Journal du marchand Pieterszoon – Malacca, 1642
En cette année 1642, après avoir abattu la forteresse A Famosa, nous avons repris les rênes du commerce dans le Détroit. J’ai ainsi pu prendre demeure dans la maison d’un riche négociant portugais, qui, dans sa fuite, a laissé de nombreux coffres scellés. Dans l’un d’eux, j’ai trouvé ceci : c’est, je le crois, une traduction latine d’un texte plus ancien, en Malais ou en Sanskrit. Et, si ma mémoire ne me fait pas défaut, il est possible que ce soit de la main de Parameswara lui-même, le soit disant descendant du grand Alexandre, qui vint s’échouer ici il y a plus de deux siècles. En voici la teneur :

Assez ! Assez de ces errances, de ces conquêtes, de ces terres gagnées, perdues, de ces honneurs factices, de ces titres frivoles. Assez de ces pillages, de ces abordages hasardeux au gré des vents et des pavillons. Je ne veux plus de ces vigies, de ces mouillages sur tous les cailloux du Détroit. Je veux un port, une amarre solide, et du commerce profitable. Je veux régner sur une terre aussi portée sur les richesses maritimes que
Singapura Lama. Ah ! Maudits soient tous ces descendants de
Singhasari, ces bouseux à la peau noire, ces singes venus du sud ! Comment ont-ils pu usurper notre pouvoir, à nous autres
Srivijaya, et nous pousser à l’eau, encore, à nous rendre pirates, encore !

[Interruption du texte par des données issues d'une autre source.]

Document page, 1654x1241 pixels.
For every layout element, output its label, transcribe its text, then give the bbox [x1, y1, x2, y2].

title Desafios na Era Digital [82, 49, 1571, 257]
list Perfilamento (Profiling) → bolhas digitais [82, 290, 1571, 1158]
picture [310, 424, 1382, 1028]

Raja j’ai été, Raja je serai de nouveau, aussi loin que portera mon regard, depuis l’horizon des mers indiennes jusqu’au sommet des collines forestières. Et ce morceau de côte, je le disputerai toujours aux barbares incessants, qu’ils viennent du sud ou bien du nord, qu’ils soient simiesques ou majestueux. J’ai trouvé aujourd’hui le nom de ma capitale future. Il m’a été donné de la plus étrange façon, par l’acte d’un animal : c’est un de ces chevrotains que l’on chasse parfois et qui, acculé, devant la meute, a réussi par sa bravoure à jeter à l’eau l’un de mes meilleurs chiens. J’étais là. J’ai vu ce frêle animal lutter pour sa survie, comme je le suis moi-même, fragile maintenant car manquant d’appui. Et je réussirai aussi, comme lui, à bouter l’ennemi, et à restaurer notre lignée. C’est décidé : ce mien territoire portera le nom de Melaka, comme l’arbre sur lequel j’ai assisté à cette scène auspicieuse. Et je ferai de cette terre fertile un comptoir florissant.